With banks unwilling to lend the Obama administration along with the Treasury and the Fed are working to inflate the housing market here in the U.S. They aren’t using Freddie or Fannie this time around. Their secret weapon this time is the FHA. They are betting that the economy in this country will recover and bail out the sluggish housing market BEFORE the bill comes due on this latest scheme. This is nothing more then another bubble being created and when it bursts, and it will burst, you and I (taxpayers) will be on the hook for another $1 trillion or more in government guaranteed debt. Why are they doing this? As a result of the past melt down in real estate, banks are very reluctant to lend. Our federal wizards in Washington knew they had to keep the mortgage flow running, so they turned to their new “secret weapon”, the FHA. You see, the FHA has been originating new government insured sub prime loans, packaging them into government guaranteed securities for sale to banks. Hello, anybody home? This is exactly what they were doing the first time around with Freddie and Fannie, they are re-inflating a sub prime bubble and it is being done for a couple of reasons.
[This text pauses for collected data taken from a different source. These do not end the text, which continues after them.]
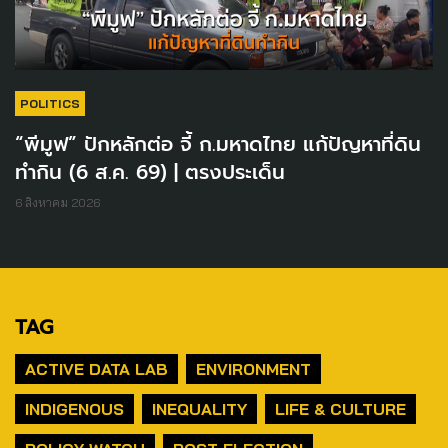
POLITICS
“พีมูฟ” ปักหลักต่อ จี้ ก.มหาดไทย แก้ปัญหาที่ดิน
ทำกิน (6 ส.ค. 69) | ตรงประเด็น
6 สิงหาคม 2026
TAG
ACTIVE DATA LAB
ENVIRONMENT
INDIGENOUS
INEQUALITY
LIFE & CULTURE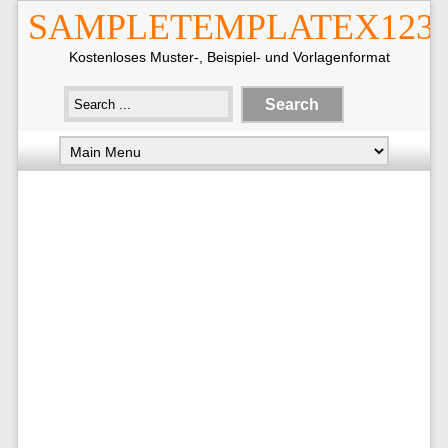
SAMPLETEMPLATEX123
Kostenloses Muster-, Beispiel- und Vorlagenformat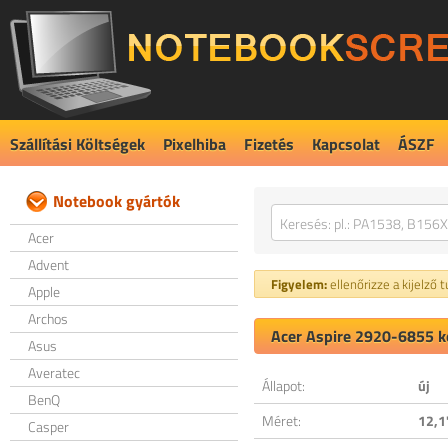
Szállítási Költségek
Pixelhiba
Fizetés
Kapcsolat
ÁSZF
Notebook gyártók
Acer
Advent
Figyelem:
ellenőrizze a kijelző 
Apple
Archos
Acer Aspire 2920-6855 ko
Asus
Averatec
Állapot:
új
BenQ
Méret:
12,1
Casper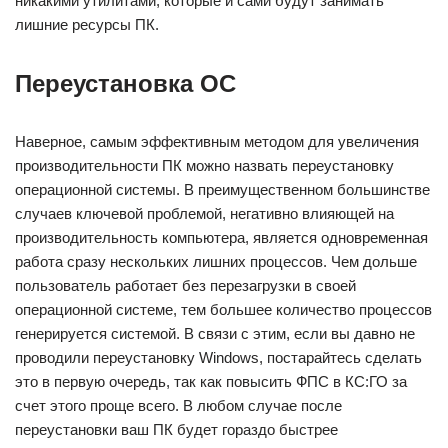
никакими утилитами, которые и сами будут занимать
лишние ресурсы ПК.
Переустановка ОС
Наверное, самым эффективным методом для увеличения
производительности ПК можно назвать переустановку
операционной системы. В преимущественном большинстве
случаев ключевой проблемой, негативно влияющей на
производительность компьютера, является одновременная
работа сразу нескольких лишних процессов. Чем дольше
пользователь работает без перезагрузки в своей
операционной системе, тем большее количество процессов
генерируется системой. В связи с этим, если вы давно не
проводили переустановку Windows, постарайтесь сделать
это в первую очередь, так как повысить ФПС в КС:ГО за
счет этого проще всего. В любом случае после
переустановки ваш ПК будет гораздо быстрее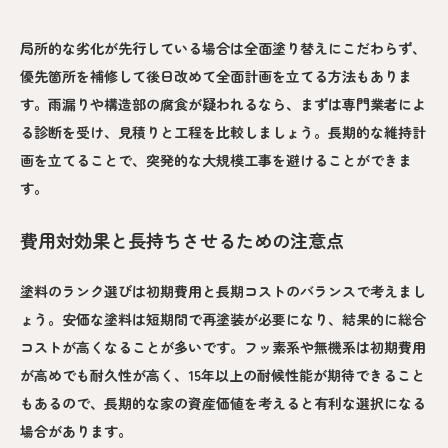
局所的な劣化が先行している場合は全面塗り替えにこだわらず、
優先箇所を補修して後日改めて全面計画を立てる方法もありま
す。雨漏りや構造部の腐食が疑われるなら、まずは専門業者によ
る診断を受け、見積りと工程を比較しましょう。長期的な維持計
画を立てることで、突発的な大規模工事を避けることができま
す。
費用対効果と長持ちさせるための注意点
塗料のランク選びは初期費用と長期コストのバランスで考えまし
ょう。安価な塗料は短期間で再塗装が必要になり、結果的に総合
コストが高くなることが多いです。フッ素系や無機系は初期費用
が高めでも耐久性が高く、15年以上の耐候性能が期待できること
もあるので、長期的な家の資産価値を考えると有利な選択になる
場合があります。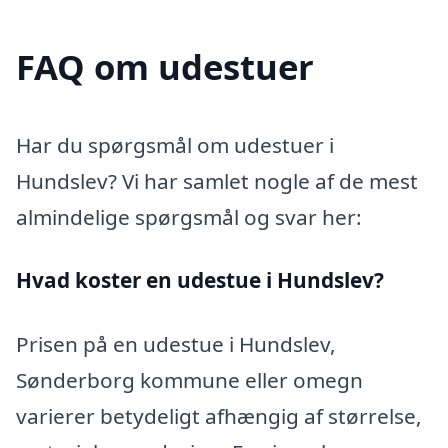
FAQ om udestuer
Har du spørgsmål om udestuer i
Hundslev? Vi har samlet nogle af de mest
almindelige spørgsmål og svar her:
Hvad koster en udestue i Hundslev?
Prisen på en udestue i Hundslev,
Sønderborg kommune eller omegn
varierer betydeligt afhængig af størrelse,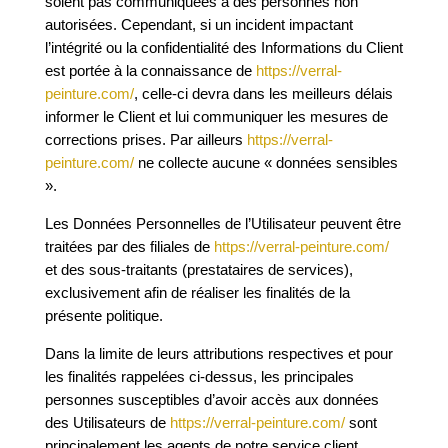
soient pas communiquées à des personnes non
autorisées. Cependant, si un incident impactant
l’intégrité ou la confidentialité des Informations du Client
est portée à la connaissance de
https://verral-
peinture.com/
, celle-ci devra dans les meilleurs délais
informer le Client et lui communiquer les mesures de
corrections prises. Par ailleurs
https://verral-
peinture.com/
ne collecte aucune « données sensibles
».
Les Données Personnelles de l’Utilisateur peuvent être
traitées par des filiales de
https://verral-peinture.com/
et des sous-traitants (prestataires de services),
exclusivement afin de réaliser les finalités de la
présente politique.
Dans la limite de leurs attributions respectives et pour
les finalités rappelées ci-dessus, les principales
personnes susceptibles d’avoir accès aux données
des Utilisateurs de
https://verral-peinture.com/
sont
principalement les agents de notre service client.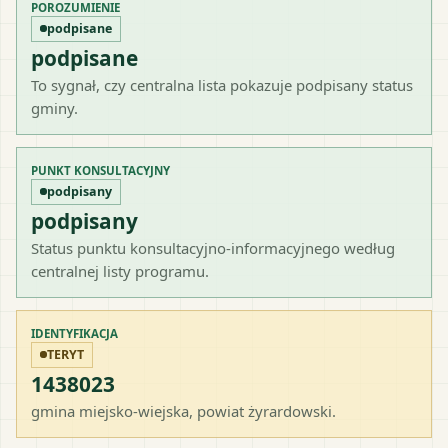
POROZUMIENIE
podpisane
podpisane
To sygnał, czy centralna lista pokazuje podpisany status
gminy.
PUNKT KONSULTACYJNY
podpisany
podpisany
Status punktu konsultacyjno-informacyjnego według
centralnej listy programu.
IDENTYFIKACJA
TERYT
1438023
gmina miejsko-wiejska
, powiat
żyrardowski
.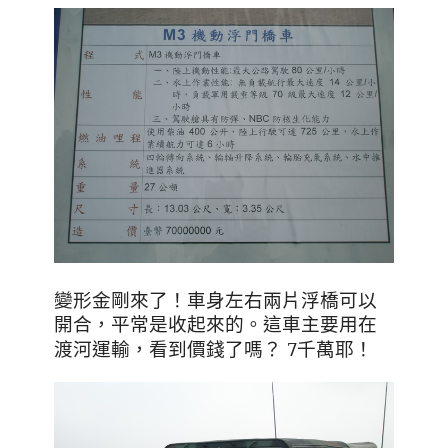
變形金剛來了
！車身左右兩片浮橋可以
開合
，平常是收起來的
。這車主要用在
？ 7千萬耶
！
渡河運輸
，看到價錢了嗎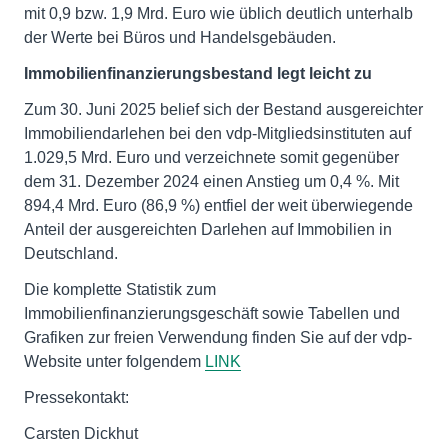
mit 0,9 bzw. 1,9 Mrd. Euro wie üblich deutlich unterhalb
der Werte bei Büros und Handelsgebäuden.
Immobilienfinanzierungsbestand legt leicht zu
Zum 30. Juni 2025 belief sich der Bestand ausgereichter
Immobiliendarlehen bei den vdp-Mitgliedsinstituten auf
1.029,5 Mrd. Euro und verzeichnete somit gegenüber
dem 31. Dezember 2024 einen Anstieg um 0,4 %. Mit
894,4 Mrd. Euro (86,9 %) entfiel der weit überwiegende
Anteil der ausgereichten Darlehen auf Immobilien in
Deutschland.
Die komplette Statistik zum
Immobilienfinanzierungsgeschäft sowie Tabellen und
Grafiken zur freien Verwendung finden Sie auf der vdp-
Website unter folgendem
LINK
Pressekontakt:
Carsten Dickhut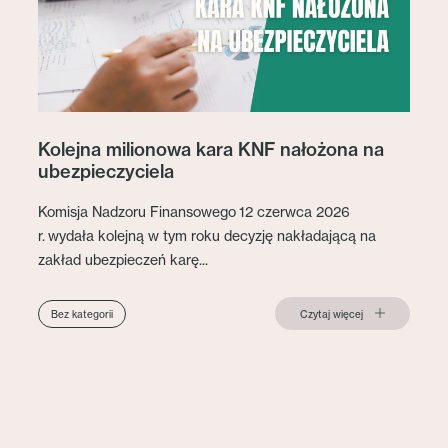
Kolejna milionowa kara KNF nałożona na
ubezpieczyciela
Komisja Nadzoru Finansowego 12 czerwca 2026
r. wydała kolejną w tym roku decyzję nakładającą na
zakład ubezpieczeń karę...
Czytaj więcej
Bez kategorii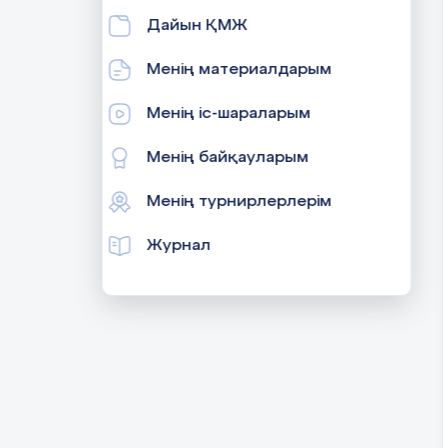
Дайын ҚМЖ
Менің материалдарым
Менің іс-шараларым
Менің байқауларым
Менің турнирлерлерім
Журнал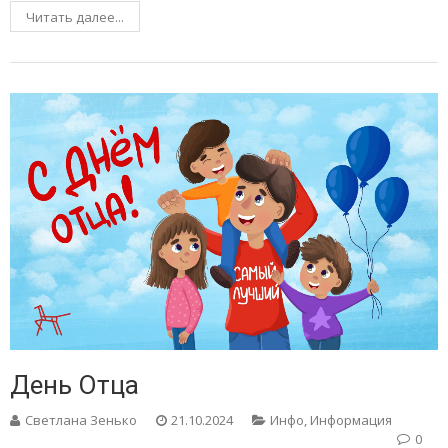
Читать далее...
День Отца
Светлана Зенько
21.10.2024
Инфо
,
Информация
0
1. In hopes of finally finding a floor to falling house prices.
2. To allow banks to swap toxic Fannie and Freddie securities for new toxic debt that is 100% guaranteed by you and me, the U.S. taxpayer.

This will almost insure the fall of the FHA and that could sink this fragile recovery, if indeed there is a fragile recovery, and could sink financial markets to new lows. So why did they choose the FHA? Now that banks are so stringent with their lending standards they had to have an avenue of “lax” standards, let’s be honest here, the FHA has always been somewhat “lax” thus making it the perfect weapon of choice.

Continuing on, loans that are insured by FHA are put together, packaged into what is known as MBS, mortgage-backed securities. This is done by the Government National Mortgage Association, commonly known as Ginnie Mae. Ginnie Mae securities are the only mortgaged backed securities backed by the full faith and credit of the US government.

Has this plan been successful? Two weeks ago Ginnie Mae proudly announced that it had issued a monthly record of $43 billion in FHA backed mortgage securities. Ginnie Mae predicted that by the end of 2010 it will exceed $1 trillion of these securities. This is what brought Freddie and Fannie to their knees, and the same will happen to Ginnie Mae.

Their secret weapon, the FHA, is the center piece of this administrations crazy effort to prop up mortgage origination and modifications along with real estate prices and insolvent banks.

The warning signs are already popping up showing that this plan will simply not work. With unemployment and underemployment at the levels they are, the question remains who and how are these loans to be paid back? This new bubble is sure to burst much sooner then the first one. Our economy, or what’s left of it, will not withstand another below the belt punch that is on the way. I think if I were ever in the middle of a huge economic mess, it is now. At least I have you and many other friends with me. Have a great day!